Grilled trout with lemon and tarragon on the Weber Spirit gas BBQ
Angela Slater
Daughter of a farmer and market gardener so have always had a connection with the outdoors, whether it was keeping animals or producing fruit, vegetables and cut flowers. Along with my work at Hayes Garden World I also have a smallholding, mainly breeding rare breed pigs. I gained an HND and BSc in Conservation and Environmental Land Management, as a result I am an ardent environmentalist and have a keen interest in environmentally friendly gardening. In my time at Hayes I worked for several years in the Outdoor Plant and Houseplant areas

How To Cook Whole Trout With Tarragon And Lemon On The Weber Spirit Gas BBQ

Quick to cook, whole fish made simple with the fish basket

Cooking a whole fish on the Weber Spirit gas barbecue using the Weber fish basket couldn't be easier. The demonstrators are top BBQ chef Richard Holden and Ian Hodgett from the Hayes Garden World Barbecue Shop. The fish has been cleaned and gutted. Sliced lemons are placed on one side of the fish basket and the fish laid onto the lemon.
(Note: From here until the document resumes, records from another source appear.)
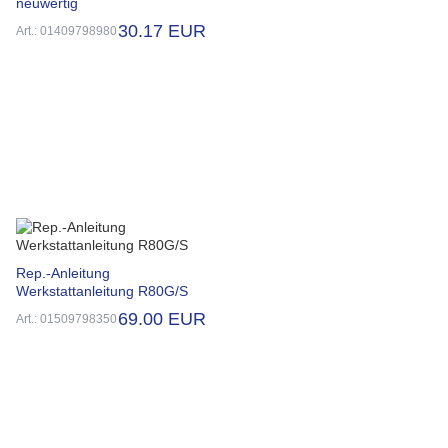
neuwertig
30.17 EUR
Art.: 01409798980
Rep.-Anleitung
Werkstattanleitung R80G/S
69.00 EUR
Art.: 01509798350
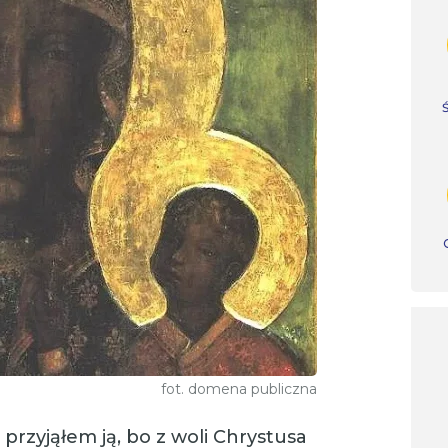
fot. domena publiczna
 przyjąłem ją, bo z woli Chrystusa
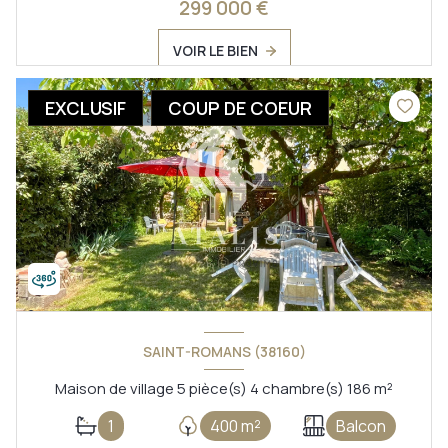
299 000 €
VOIR LE BIEN
EXCLUSIF
COUP DE COEUR
SAINT-ROMANS (38160)
Maison de village 5 pièce(s) 4 chambre(s) 186 m²
1
400 m²
Balcon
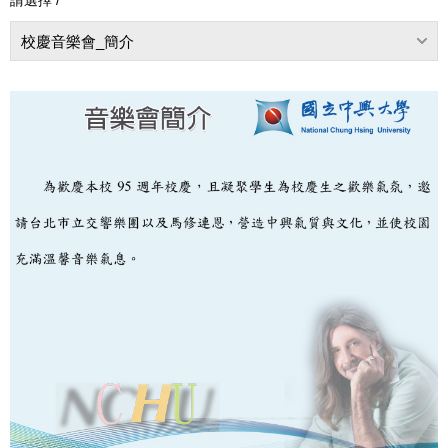
校慶音樂會_簡介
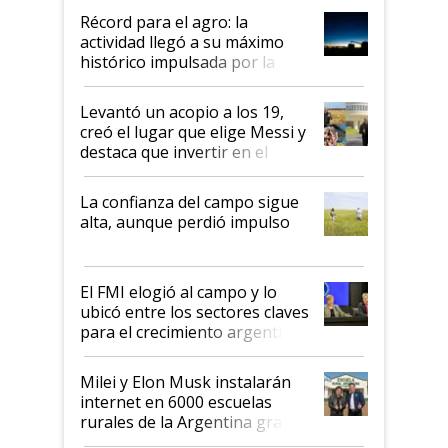
diez dólares y sostuvo el
Récord para el agro: la
liderazgo en un semestre
actividad llegó a su máximo
récord
histórico impulsada por la
cosecha y las exportaciones
Levantó un acopio a los 19,
creó el lugar que elige Messi y
destaca que invertir en el
kirchnerismo era como "darle
plata a un hijo para droga":
La confianza del campo sigue
Juan Félix Rossetti, el libertario
alta, aunque perdió impulso
que de una dura crisis salió
más fuerte y apuesta al cambio
de Milei
El FMI elogió al campo y lo
ubicó entre los sectores claves
para el crecimiento argentino
Milei y Elon Musk instalarán
internet en 6000 escuelas
rurales de la Argentina gracias
a un acuerdo con Starlink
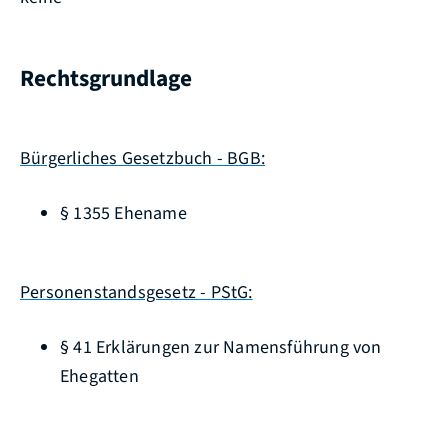
Rechtsgrundlage
Bürgerliches Gesetzbuch - BGB:
§ 1355 Ehename
Personenstandsgesetz - PStG:
§ 41 Erklärungen zur Namensführung von
Ehegatten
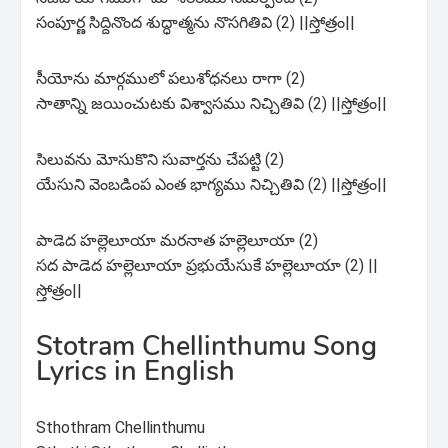
సంపూర్ణ సిద్దినొంద శుద్ధాత్మను నొసగితివి (2) ||స్తోత్రం||
సీయోను మార్గములో పలుశోధనలు రాగా (2)
సాతాన్ని జయించుటకు విశ్వాసము నిచ్చితివి (2) ||స్తోత్రం||
సిలువను మోసుకొని సువార్తను చేపట్టి (2)
యేసుని వెంబడింప ఎంత భాగ్యము నిచ్చితివి (2) ||స్తోత్రం||
పాడెద హల్లెలూయా మరనాత హల్లెలూయా (2)
సద పాడెద హల్లెలూయా ప్రభుయేసుకే హల్లెలూయా (2) ||
స్తోత్రం||
Stotram Chellinthumu Song
Lyrics in
English
Sthothram Chellinthumu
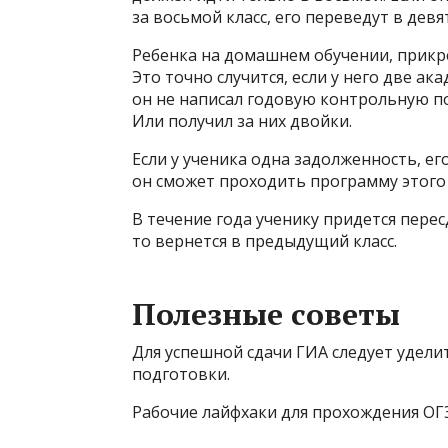
за восьмой класс, его переведут в девя
Ребенка на домашнем обучении, прикре
Это точно случится, если у него две а
он не написал годовую контрольную по
Или получил за них двойки.
Если у ученика одна задолженность, ег
он сможет проходить программу этого к
В течение года ученику придется перес
то вернется в предыдущий класс.
Полезные советы
Для успешной сдачи ГИА следует удели
подготовки.
Рабочие лайфхаки для прохождения ОГ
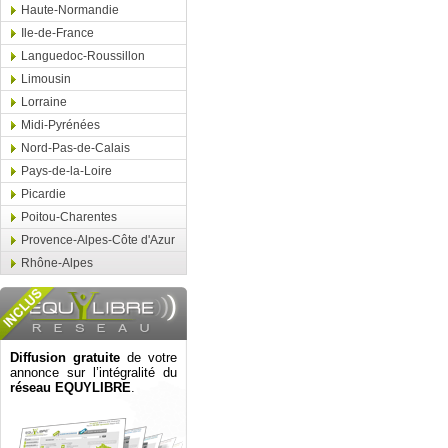
Haute-Normandie
Ile-de-France
Languedoc-Roussillon
Limousin
Lorraine
Midi-Pyrénées
Nord-Pas-de-Calais
Pays-de-la-Loire
Picardie
Poitou-Charentes
Provence-Alpes-Côte d'Azur
Rhône-Alpes
Diffusion gratuite
de votre
annonce sur l’intégralité du
réseau EQUYLIBRE
.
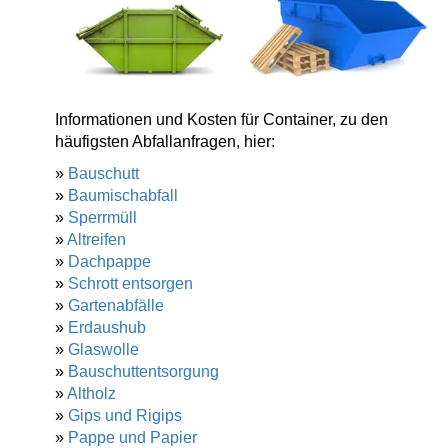
Informationen und Kosten für Container, zu den
häufigsten Abfallanfragen, hier:
»
Bauschutt
»
Baumischabfall
»
Sperrmüll
»
Altreifen
»
Dachpappe
»
Schrott entsorgen
»
Gartenabfälle
»
Erdaushub
»
Glaswolle
»
Bauschuttentsorgung
»
Altholz
»
Gips und Rigips
»
Pappe und Papier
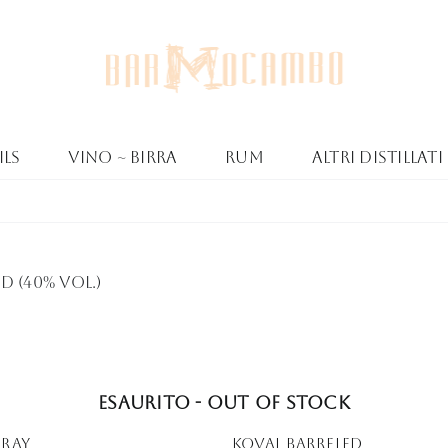
ls
Vino ~ Birra
Rum
Altri Distillati
d (40% Vol.)
Esaurito - Out of stock
ray
KOVAL BARRELED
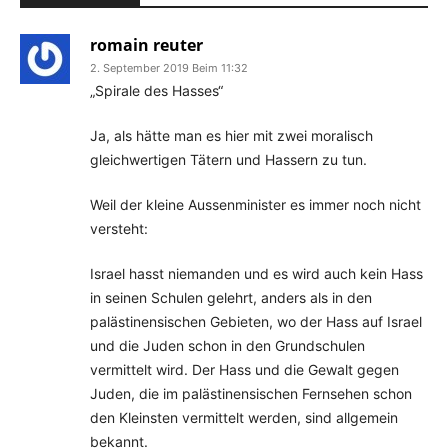
romain reuter
2. September 2019 Beim 11:32
„Spirale des Hasses“
Ja, als hätte man es hier mit zwei moralisch
gleichwertigen Tätern und Hassern zu tun.
Weil der kleine Aussenminister es immer noch nicht
versteht:
Israel hasst niemanden und es wird auch kein Hass
in seinen Schulen gelehrt, anders als in den
palästinensischen Gebieten, wo der Hass auf Israel
und die Juden schon in den Grundschulen
vermittelt wird. Der Hass und die Gewalt gegen
Juden, die im palästinensischen Fernsehen schon
den Kleinsten vermittelt werden, sind allgemein
bekannt.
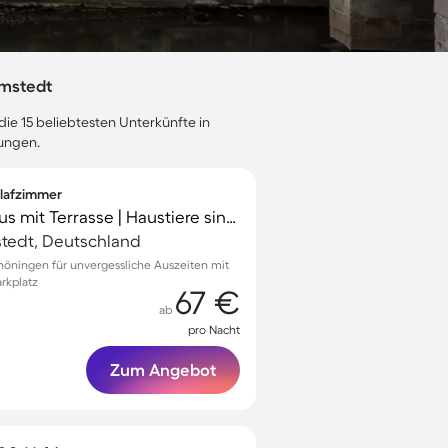
lmstedt
die 15 beliebtesten Unterkünfte in
tungen.
hlafzimmer
Charmantes Ferienhaus mit Terrasse | Haustiere sind willkommen
tedt, Deutschland
höningen für unvergessliche Auszeiten mit
rkplatz
67 €
ab
pro Nacht
Zum Angebot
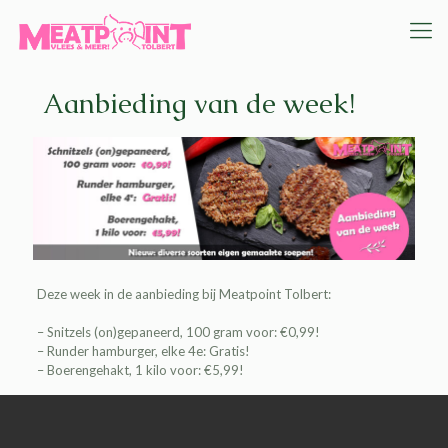
Aanbieding van de week!
Deze
week in de aanbieding bij
Meatpoint Tolbert
:
– Snitzels (on)gepaneerd, 100 gram voor: €0,99!
– Runder hamburger, elke 4e: Gratis!
– Boerengehakt, 1 kilo voor: €5,99!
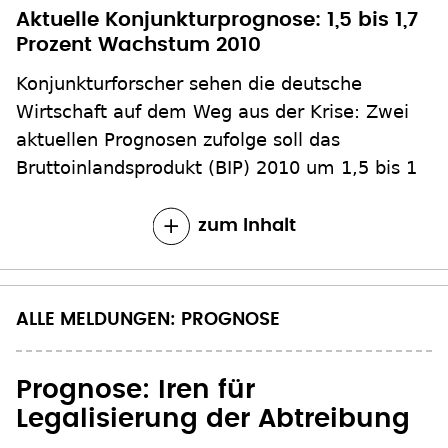
Aktuelle Konjunkturprognose: 1,5 bis 1,7
Prozent Wachstum 2010
Konjunkturforscher sehen die deutsche
Wirtschaft auf dem Weg aus der Krise: Zwei
aktuellen Prognosen zufolge soll das
Bruttoinlandsprodukt (BIP) 2010 um 1,5 bis 1
zum Inhalt
ALLE MELDUNGEN: PROGNOSE
Prognose: Iren für
Legalisierung der Abtreibung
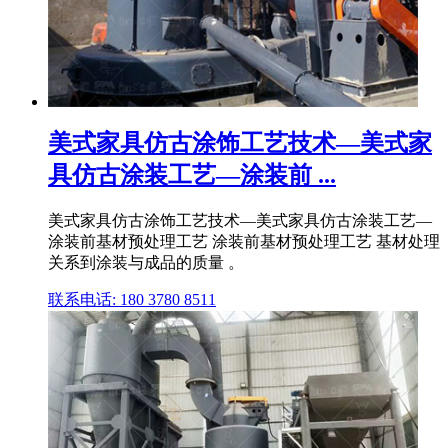
美式家具仿古涂饰工艺技术—美式家
具仿古涂装工艺—涂装前 ...
美式家具仿古涂饰工艺技术—美式家具仿古涂装工艺—
涂装前基材预处理工艺 涂装前基材预处理工艺 基材处理
关系到涂装与成品的质量 。
联系电话: 180 3780 8511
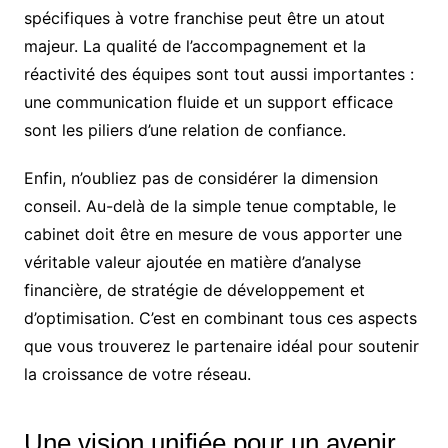
spécifiques à votre franchise peut être un atout
majeur. La qualité de l’accompagnement et la
réactivité des équipes sont tout aussi importantes :
une communication fluide et un support efficace
sont les piliers d’une relation de confiance.
Enfin, n’oubliez pas de considérer la dimension
conseil. Au-delà de la simple tenue comptable, le
cabinet doit être en mesure de vous apporter une
véritable valeur ajoutée en matière d’analyse
financière, de stratégie de développement et
d’optimisation. C’est en combinant tous ces aspects
que vous trouverez le partenaire idéal pour soutenir
la croissance de votre réseau.
Une vision unifiée pour un avenir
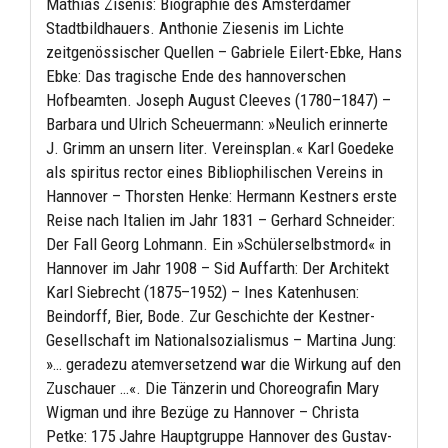
Mathias Zisenis: Biographie des Amsterdamer
Stadtbildhauers. Anthonie Ziesenis im Lichte
zeitgenössischer Quellen – Gabriele Eilert-Ebke, Hans
Ebke: Das tragische Ende des hannoverschen
Hofbeamten. Joseph August Cleeves (1780–1847) –
Barbara und Ulrich Scheuermann: »Neulich erinnerte
J. Grimm an unsern liter. Vereinsplan.« Karl Goedeke
als spiritus rector eines Bibliophilischen Vereins in
Hannover – Thorsten Henke: Hermann Kestners erste
Reise nach Italien im Jahr 1831 – Gerhard Schneider:
Der Fall Georg Lohmann. Ein »Schülerselbstmord« in
Hannover im Jahr 1908 – Sid Auffarth: Der Architekt
Karl Siebrecht (1875–1952) – Ines Katenhusen:
Beindorff, Bier, Bode. Zur Geschichte der Kestner-
Gesellschaft im Nationalsozialismus – Martina Jung:
»… geradezu atemversetzend war die Wirkung auf den
Zuschauer …«. Die Tänzerin und Choreografin Mary
Wigman und ihre Bezüge zu Hannover – Christa
Petke: 175 Jahre Hauptgruppe Hannover des Gustav-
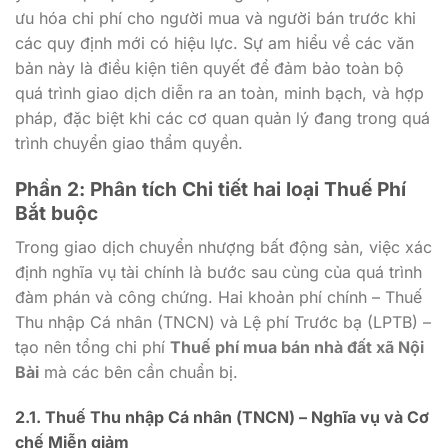
ưu hóa chi phí cho người mua và người bán trước khi
các quy định mới có hiệu lực. Sự am hiểu về các văn
bản này là điều kiện tiên quyết để đảm bảo toàn bộ
quá trình giao dịch diễn ra an toàn, minh bạch, và hợp
pháp, đặc biệt khi các cơ quan quản lý đang trong quá
trình chuyển giao thẩm quyền.
Phần 2: Phân tích Chi tiết hai loại Thuế Phí
Bắt buộc
Trong giao dịch chuyển nhượng bất động sản, việc xác
định nghĩa vụ tài chính là bước sau cùng của quá trình
đàm phán và công chứng. Hai khoản phí chính – Thuế
Thu nhập Cá nhân (TNCN) và Lệ phí Trước bạ (LPTB) –
tạo nên tổng chi phí
Thuế phí mua bán nhà đất xã Nội
Bài
mà các bên cần chuẩn bị.
2.1. Thuế Thu nhập Cá nhân (TNCN) – Nghĩa vụ và Cơ
chế Miễn giảm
Pieces of tarragon are then laid on top of the fish and a further layer of sliced lemons are placed over the fish. The basket is closed and placed onto the pre-heated BBQ and the lid closed.

 

 

The BBQ is pre-heated to a medium temperature and the fish then cooked over direct heat. After 7 – 10 minutes turn the fish over for another 7 – 10 minutes. Check if the fish is cooked; it should just fall apart. The lemon acts as a buffer between the heat and the fish enabling the fish to come clean off the fish basket. If you don’t use a buffer the fish tends to stick to the basket. The lemon and tarragon also gently infuses the fish. As the fish is cooked with the lemon and tarragon it doesn’t need any other accompaniments other than salad and some lovely buttery new potatoes.